The report, unrelated to the labour action in Foshan, cited Liu Peng, Toyota Motor (China) Investment Co Ltd, saying the company was confident it could "properly handle labour disputes, which are increasingly being heard as Chinese workers become more vocal about their interests".
"In the long-term, Toyota will also build a platform for better communication between management and employees," Liu was quoted as saying.
The strikes also highlight how just-in-time manufacturing, now highly popular among western manufacturers, can put companies at risk because it allows little margin for error when supply chains get disrupted.
The strikes are a symptom of a broader trend that many investors will have to consider: a Chinese workforce becoming more assertive and selective, and sometimes inclined to protest by strikes, slow-downs and, most often, quitting.
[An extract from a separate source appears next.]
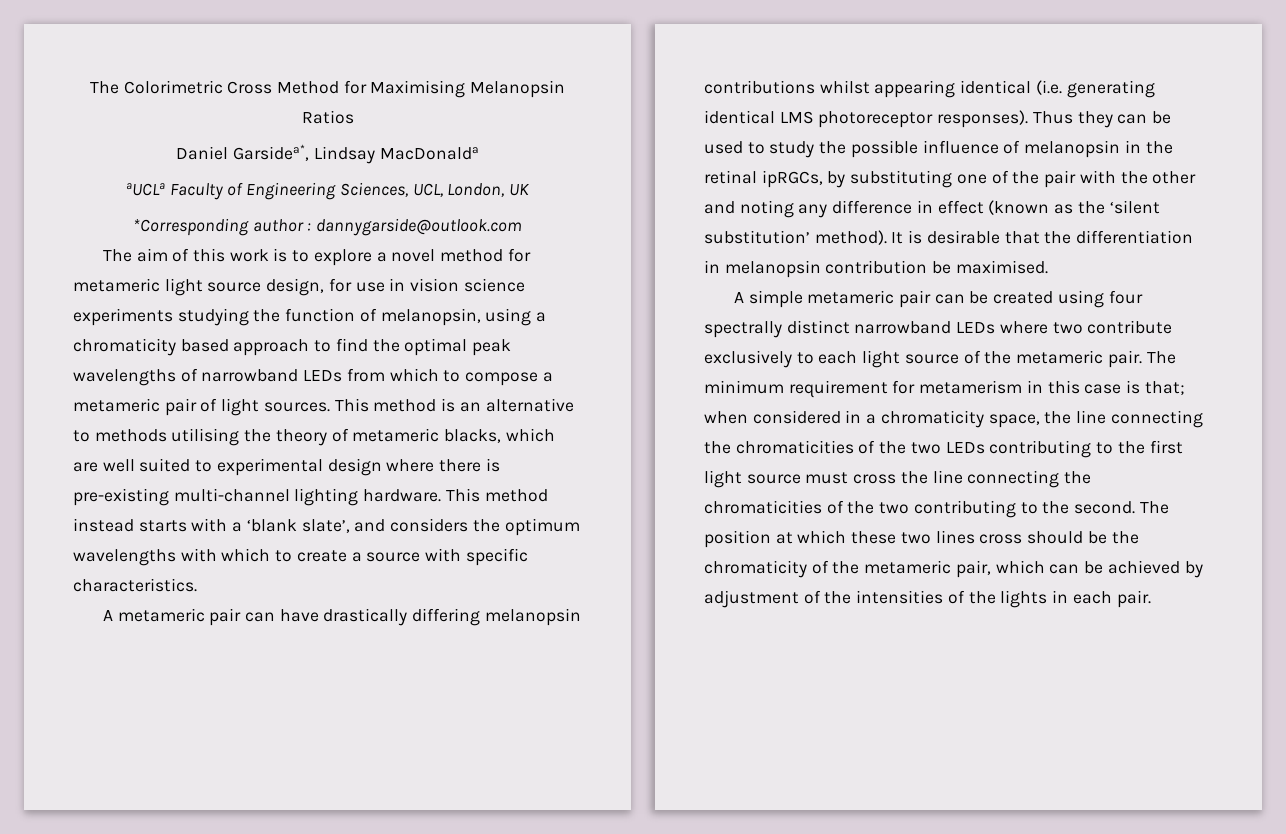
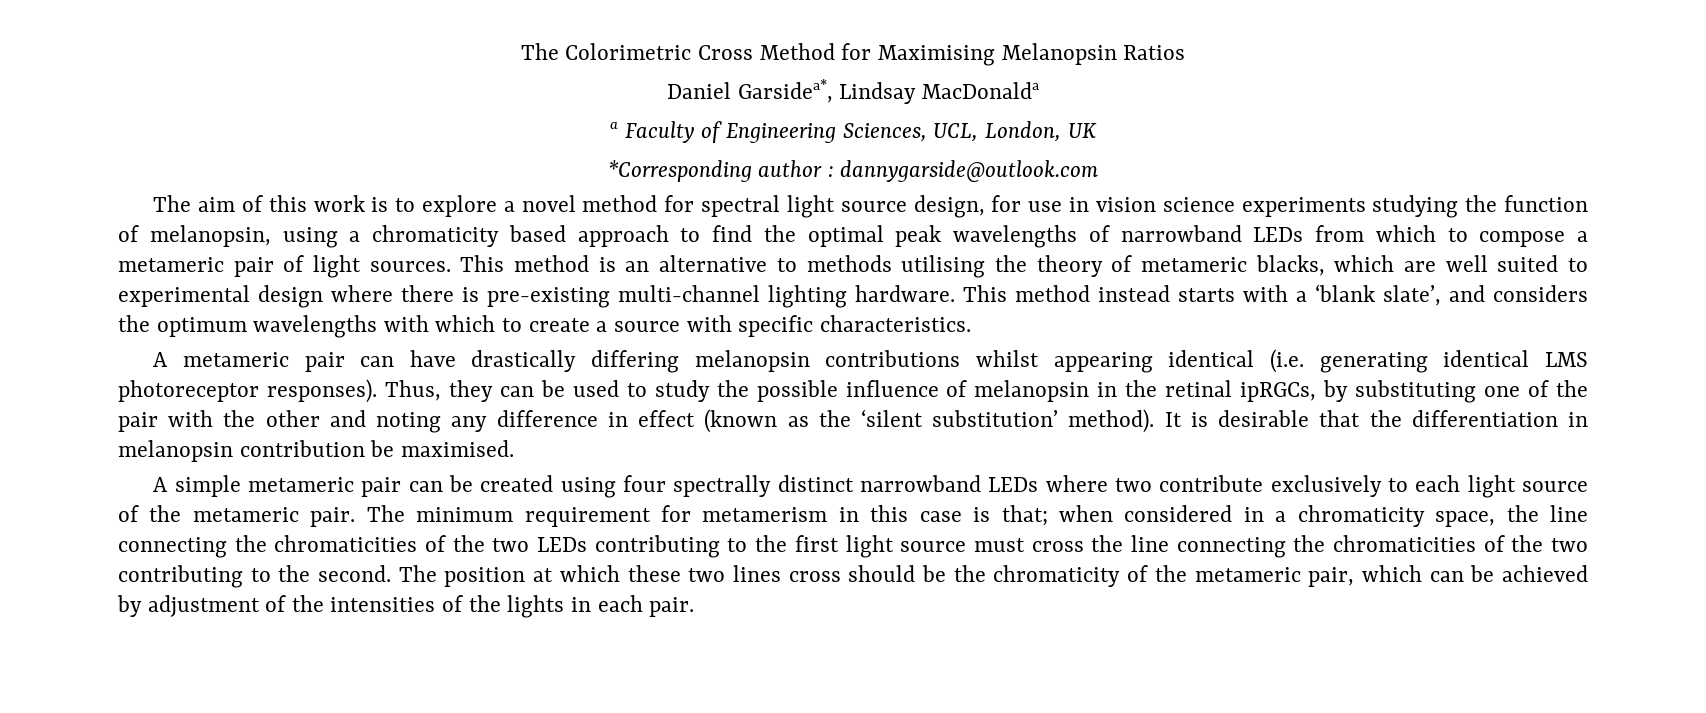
[125,183,165,196] aUCLa -> [610,121,619,129] a
[73,278,160,292] metameric -> [701,195,781,217] spectral
[1032,111,1073,124] Thus -> [384,380,441,401] Thus,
"The chance of more strikes increases the more successful the previous strikes are. There's been more and more communication between workers and advocacy groups," said Duncan Innes-Ker, Beijing-based China analyst for the Economist Intelligence Unit.
"The workers have networks to exchange information even when there has been a state media blackout. The example set in one place tends to encourage others."
Reports of disruptions tapered off at the end of June. The last reported stoppage, at Japanese-owned Tianjin Mitsumi Electric Co, ended on July 3.
China's domestic media have been largely mute about the strikes, apparently due to state censorship. But Xinhua has issued reports about the unrest on its English-language service.
Labour costs in China have been rising, partly encouraged by a government that wants to turn farmers and workers into more confident consumers, even as it tries to keep a lid on strikes.
Earlier strikes disrupted production at auto makers Toyota and Honda, and have laid bare the rising demands of China's 150 million migrant workers, especially younger ones wanting to secure a foothold in urban areas.